### Document text:
"""

Re: [DISCUSS] KIP-466: Add support for List serialization and deserialization

For encoding the list-type: I see John's point about re-encoding the
list-type redundantly. However, I also don't like the idea that the
Deserializer returns a fixed type...

Maybe it's best allow users to specify the target list type on
deserialization via config?

Similar for the primitive types: I don't think we need to encode the
type size, but users could specify the type on the deserializer (via a
config again)?


About generics: nesting could be arbitrarily deep. Hence, I doubt we can
support this and a cast will be necessary at some point in the user code.



-Matthias



On 6/20/19 1:21 PM, John Roesler wrote:
> Hey Daniyar,
> 
> Thanks for looking at it!
> 
> Something like your screenshot is more along the lines of what I was
> thinking. Sorry, but I didn't follow what you mean, how would that not
> be "vanilla java"?
> 
> Unfortunately the deserializer needs more information, though. For
> example, what if the inner type is a Map? The serde could
> only be used to produce a LinkedList, thus, we'd still need an
> inner serde, like you have in the KIP (Serde innerSerde).
> 
> Something more like Serde> = Serdes.listSerde(
>   /**list type**/ LinkedList.class,
>   /**inner serde**/ new MyRecordSerde()
> )
> 
> And in configuration, it's something like:
> default.key.serde: org...ListSerde
> default.key.list.serde.type: java.util.LinkedList
> default.key.list.serde.inner: com.mycompany.MyRecordSerde
> 
> 
> What do you think?

"""

### Information given:
"""

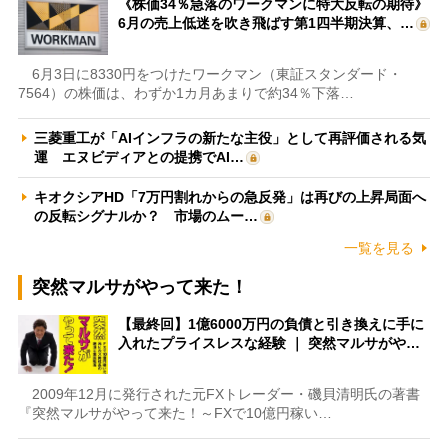
《株価34％急落のワークマンに特大反転の期待》
6月の売上低迷を吹き飛ばす第1四半期決算、…
6月3日に8330円をつけたワークマン（東証スタンダード・
7564）の株価は、わずか1カ月あまりで約34％下落…
三菱重工が「AIインフラの新たな主役」として再評価される気
運 エヌビディアとの提携でAI…
キオクシアHD「7万円割れからの急反発」は再びの上昇局面へ
の反転シグナルか？ 市場のムー…
一覧を見る
突然マルサがやって来た！
【最終回】1億6000万円の負債と引き換えに手に
入れたプライスレスな経験 ｜ 突然マルサがや…
2009年12月に発行された元FXトレーダー・磯貝清明氏の著書
『突然マルサがやって来た！～FXで10億円稼い…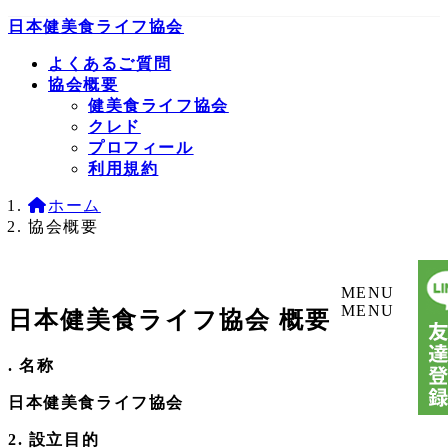
コ
ナ
日本健美食ライフ協会
ン
ビ
よくあるご質問
テ
ゲ
協会概要
ン
ー
健美食ライフ協会
ツ
シ
クレド
へ
ョ
プロフィール
ス
ン
利用規約
キ
に
ッ
移
ホーム
プ
動
協会概要
MENU
MENU
日本健美食ライフ協会 概要
. 名称
日本健美食ライフ協会
2. 設立目的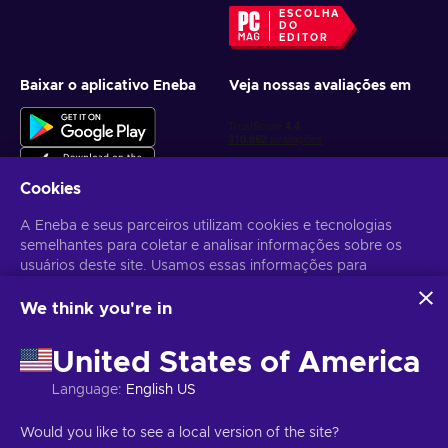
ESCOLHA
DO
EDITOR
Baixar o aplicativo Eneba
Veja nossas avaliações em
Cookies
A Eneba e seus parceiros utilizam cookies e tecnologias
semelhantes para coletar e analisar informações sobre os
Receba ofertas personalizadas de jogos
usuários deste site. Usamos essas informações para
melhorar o conteúdo, a publicidade e outros serviços no site.
Inscrever-se
Seus dados pessoais também podem ser usados para a
We think you're in
personalização de anúncios.
Você pode cancelar sua inscrição a qualquer momento. Acesse
Aviso
Ao clicar em "Aceitar todos", você concorda com o uso
de Privacidade
para mais informações.
United States of America
dessas tecnologias pela Eneba e seus parceiros. Você pode
ajustar seu consentimento clicando em "Personalizar".
Language
:
English US
Para mais informações sobre como o Google utiliza seus
Português Brasileiro
USD
dados, consulte
Segurança e Privacidade do Google
Would you like to see a local version of the site?
Business
.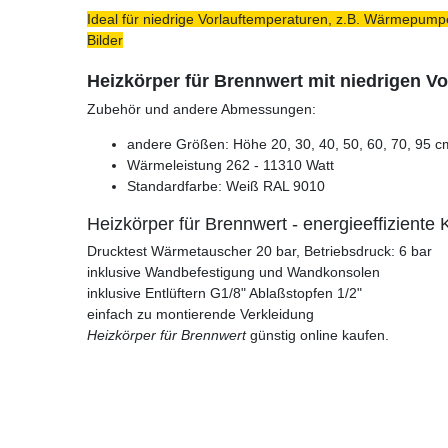
Ideal für niedrige Vorlauftemperaturen, z.B. Wärmepumpe
Bilder
Heizkörper für Brennwert mit niedrigen V
Zubehör und andere Abmessungen:
andere Größen: Höhe 20, 30, 40, 50, 60, 70, 95 c
Wärmeleistung 262 - 11310 Watt
Standardfarbe: Weiß RAL 9010
Heizkörper für Brennwert - energieeffiziente
Drucktest Wärmetauscher 20 bar, Betriebsdruck: 6 bar
inklusive Wandbefestigung und Wandkonsolen
inklusive Entlüftern G1/8" Ablaßstopfen 1/2"
einfach zu montierende Verkleidung
Heizkörper für Brennwert
günstig online kaufen.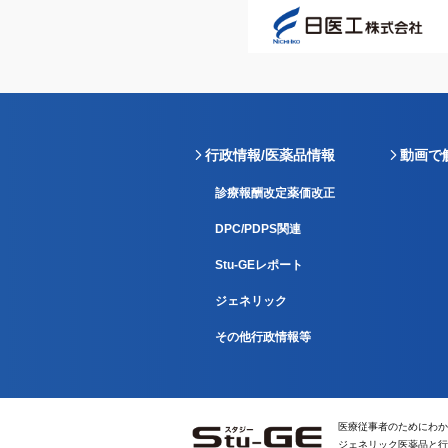
行政情報/医薬品情報
動画で
診療報酬改定薬価改正
DPC/PDPS関連
Stu-GEレポート
ジェネリック
その他行政情報等
医療従事者のためにわか
ジェネリック医薬品と行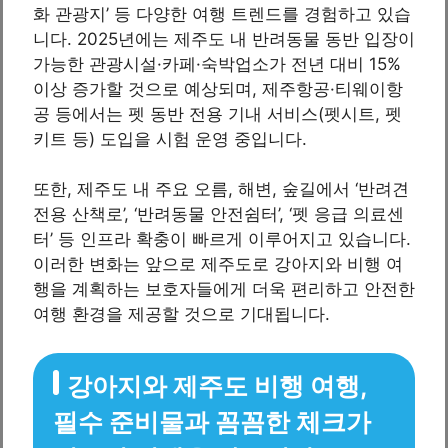
화 관광지’ 등 다양한 여행 트렌드를 경험하고 있습
니다. 2025년에는 제주도 내 반려동물 동반 입장이
가능한 관광시설·카페·숙박업소가 전년 대비 15%
이상 증가할 것으로 예상되며, 제주항공·티웨이항
공 등에서는 펫 동반 전용 기내 서비스(펫시트, 펫
키트 등) 도입을 시험 운영 중입니다.
또한, 제주도 내 주요 오름, 해변, 숲길에서 ‘반려견
전용 산책로’, ‘반려동물 안전쉼터’, ‘펫 응급 의료센
터’ 등 인프라 확충이 빠르게 이루어지고 있습니다.
이러한 변화는 앞으로 제주도로 강아지와 비행 여
행을 계획하는 보호자들에게 더욱 편리하고 안전한
여행 환경을 제공할 것으로 기대됩니다.
강아지와 제주도 비행 여행,
필수 준비물과 꼼꼼한 체크가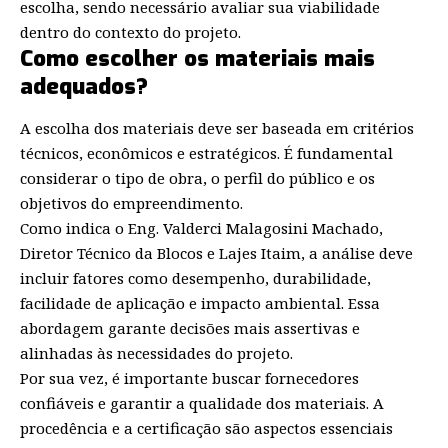
escolha, sendo necessário avaliar sua viabilidade
dentro do contexto do projeto.
Como escolher os materiais mais
adequados?
A escolha dos materiais deve ser baseada em critérios
técnicos, econômicos e estratégicos. É fundamental
considerar o tipo de obra, o perfil do público e os
objetivos do empreendimento.
Como indica o Eng. Valderci Malagosini Machado,
Diretor Técnico da Blocos e Lajes Itaim, a análise deve
incluir fatores como desempenho, durabilidade,
facilidade de aplicação e impacto ambiental. Essa
abordagem garante decisões mais assertivas e
alinhadas às necessidades do projeto.
Por sua vez, é importante buscar fornecedores
confiáveis e garantir a qualidade dos materiais. A
procedência e a certificação são aspectos essenciais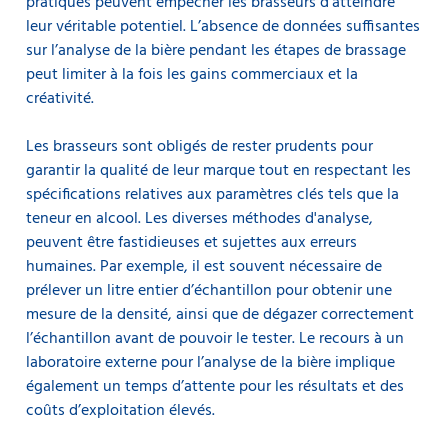
pratiques peuvent empêcher les brasseurs d’atteindre
leur véritable potentiel. L’absence de données suffisantes
sur l’analyse de la bière pendant les étapes de brassage
peut limiter à la fois les gains commerciaux et la
créativité.
Les brasseurs sont obligés de rester prudents pour
garantir la qualité de leur marque tout en respectant les
spécifications relatives aux paramètres clés tels que la
teneur en alcool. Les diverses méthodes d'analyse,
peuvent être fastidieuses et sujettes aux erreurs
humaines. Par exemple, il est souvent nécessaire de
prélever un litre entier d’échantillon pour obtenir une
mesure de la densité, ainsi que de dégazer correctement
l’échantillon avant de pouvoir le tester. Le recours à un
laboratoire externe pour l’analyse de la bière implique
également un temps d’attente pour les résultats et des
coûts d’exploitation élevés.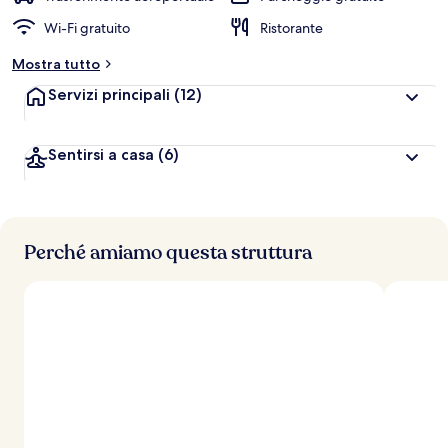
Wi-Fi gratuito
Ristorante
Mostra tutto
Servizi principali
(12)
Sentirsi a casa
(6)
Perché amiamo questa struttura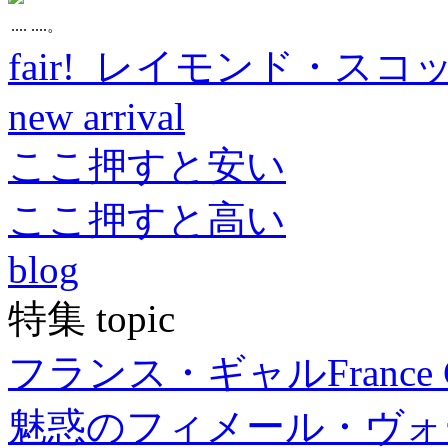
.... ....。
fair! レイモンド・スコ
new arrival
ここ押すと安い
ここ押すと高い
blog
特集 topic
フランス・ギャル
France 
魅惑のフィメール・ヴォ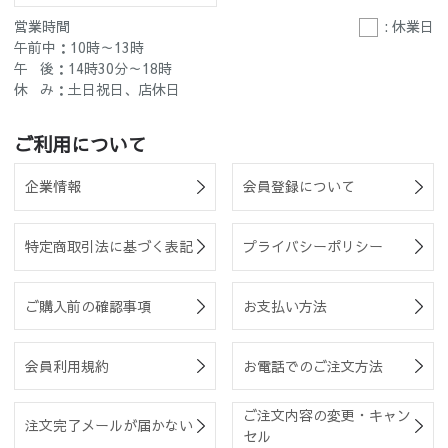
営業時間
: 休業日
午前中：10時～13時
午 後：14時30分～18時
休 み：土日祝日、店休日
ご利用について
企業情報
会員登録について
特定商取引法に基づく表記
プライバシーポリシー
ご購入前の確認事項
お支払い方法
会員利用規約
お電話でのご注文方法
ご注文内容の変更・キャン
注文完了メールが届かない
セル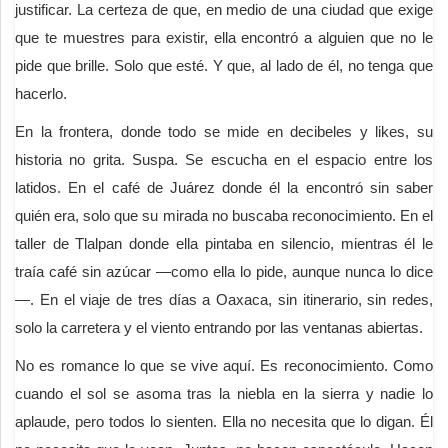
justificar. La certeza de que, en medio de una ciudad que exige
que te muestres para existir, ella encontró a alguien que no le
pide que brille. Solo que esté. Y que, al lado de él, no tenga que
hacerlo.
En la frontera, donde todo se mide en decibeles y likes, su
historia no grita. Suspa. Se escucha en el espacio entre los
latidos. En el café de Juárez donde él la encontró sin saber
quién era, solo que su mirada no buscaba reconocimiento. En el
taller de Tlalpan donde ella pintaba en silencio, mientras él le
traía café sin azúcar —como ella lo pide, aunque nunca lo dice
—. En el viaje de tres días a Oaxaca, sin itinerario, sin redes,
solo la carretera y el viento entrando por las ventanas abiertas.
No es romance lo que se vive aquí. Es reconocimiento. Como
cuando el sol se asoma tras la niebla en la sierra y nadie lo
aplaude, pero todos lo sienten. Ella no necesita que lo digan. Él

"""

### Exercise:
Extract the part of the mailing-list text starting at "Re: [DISCUSS] KIP-466: Add" and ending at "a fixed type...". The items are independent material, separate from the mailing-list text.

### Exercise result:
Re: [DISCUSS] KIP-466: Add support for List serialization and deserialization

For encoding the list-type: I see John's point about re-encoding the
list-type redundantly. However, I also don't like the idea that the
Deserializer returns a fixed type...